*WORK TO COMPLETE*.
#1 Answer these questions about the TPOT notebook excerpt, one answer per line, marked as the questions are:
(a) Which word has to appear in the custom function's name so that TPOT knows to minimize its value?
(b) What value does the loading function use to fill missing entries?
(c) How many generations is the TPOTRegressor set to run?
#2 Please return everything in the TPOT notebook excerpt from "for column, column_type" down to "encoder.fit(list(df[column].astype(str)) + ['UnknownLabel'])", unchanged.

Let's define our custom error function. Is important that the "error" word is in the name function. In this way, TPOT knows that should minimize the value of the function

In [None]:
def rmserror_log(predictions, targets):
    return np.sqrt(((np.log(predictions) - np.log(targets)) ** 2).mean())

As we did in the last example, we're going to do zero data cleaning. We're just labeling the string columns, this time even we do it in a blind way, just iterating the columns.

In [None]:
def load_and_clean_houses(filename, encoders=None):
    df = pd.read_csv(filename)
    if not encoders:
        encoders ={column: LabelEncoder() 
                   for column, column_type in df.dtypes.items() 
                   if str(column_type) == 'object'}
        for column, encoder in encoders.items():
            encoder.fit(list(df[column].astype(str)) + ['UnknownLabel'])
            df[column] = encoder.transform(df[column].astype(str))
    else:
        for column, encoder in encoders.items():
            df.loc[~df[column].isin(encoder.classes_), column] = 'UnknownLabel'
            df[column] = encoder.transform(df[column].astype(str))
    
    df = df.fillna(-999)
    ids = df['Id']
    df = df.drop(['Id'], axis=1)
    return df, encoders, ids

In [None]:
train, encoders, _ = load_and_clean_houses('houses/train.csv')

In [None]:
tpot = TPOTRegressor(generations=5, population_size=50, verbosity=2, 
                     n_jobs=-1, scoring=rmserror_log)
tpot.fit(train.drop('SalePrice', axis=1), train['SalePrice'])

In [None]:
test, _, ids = load_and_clean_houses('houses/test.csv', encoders)

results = tpot.predict(test)
result_df = pd.DataFrame({'PassengerId': ids, 'Survived': results})
result_df.to_csv('houses/predictions.csv', index=False)

Here we have an example of a exported pipeline

In [None]:
from copy import copy
from sklearn.ensemble import VotingClassifier
from sklearn.linear_model import ElasticNetCV, RidgeCV
from sklearn.model_selection import train_test_split
from sklearn.pipeline import make_pipeline, make_union
from sklearn.preprocessing import FunctionTransformer
from xgboost import XGBRegressor

exported_pipeline = make_pipeline(
    make_union(VotingClassifier([("est", RidgeCV())]), FunctionTransformer(copy)),
    make_union(VotingClassifier([("est", ElasticNetCV(l1_ratio=0.4, tol=0.0001))]), FunctionTransformer(copy)),
    XGBRegressor(max_depth=4, min_child_weight=1, nthread=1, subsample=0.9000000000000001)
)
exported_pipeline.fit(train.drop('SalePrice', axis=1), train['SalePrice'])
results = exported_pipeline.predict(test)

result_df = pd.DataFrame({'PassengerId': ids, 'Survived': results})
result_df.to_csv('houses/predictions.csv', index=False)

*DATA SHOWN*.

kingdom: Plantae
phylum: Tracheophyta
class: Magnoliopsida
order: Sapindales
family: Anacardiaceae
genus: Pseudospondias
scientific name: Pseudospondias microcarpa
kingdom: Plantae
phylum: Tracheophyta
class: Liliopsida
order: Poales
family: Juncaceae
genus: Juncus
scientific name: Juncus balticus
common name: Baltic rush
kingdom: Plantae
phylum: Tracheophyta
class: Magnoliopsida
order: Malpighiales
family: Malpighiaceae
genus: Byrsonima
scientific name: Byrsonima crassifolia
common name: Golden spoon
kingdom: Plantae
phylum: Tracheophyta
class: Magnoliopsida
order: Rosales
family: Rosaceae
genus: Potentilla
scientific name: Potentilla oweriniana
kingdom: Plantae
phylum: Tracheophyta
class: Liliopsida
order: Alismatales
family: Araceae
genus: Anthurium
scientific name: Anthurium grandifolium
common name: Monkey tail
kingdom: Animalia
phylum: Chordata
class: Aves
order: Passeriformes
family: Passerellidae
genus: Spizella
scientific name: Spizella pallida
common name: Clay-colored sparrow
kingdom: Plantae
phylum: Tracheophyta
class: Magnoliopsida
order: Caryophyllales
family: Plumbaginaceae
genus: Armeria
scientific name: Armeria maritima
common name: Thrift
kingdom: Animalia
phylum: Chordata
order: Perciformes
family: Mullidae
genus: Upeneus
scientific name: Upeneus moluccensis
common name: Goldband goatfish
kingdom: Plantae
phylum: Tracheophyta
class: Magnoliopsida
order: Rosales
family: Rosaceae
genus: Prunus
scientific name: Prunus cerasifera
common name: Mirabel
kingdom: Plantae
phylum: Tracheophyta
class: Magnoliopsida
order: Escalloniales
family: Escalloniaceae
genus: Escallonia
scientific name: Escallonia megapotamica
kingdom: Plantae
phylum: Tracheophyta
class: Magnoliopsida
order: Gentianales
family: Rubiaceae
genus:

*ANSWERS IN ORDER*.
#1
(a) error
(b) -999
(c) 5

#2
for column, column_type in df.dtypes.items() 
                   if str(column_type) == 'object'}
        for column, encoder in encoders.items():
            encoder.fit(list(df[column].astype(str)) + ['UnknownLabel'])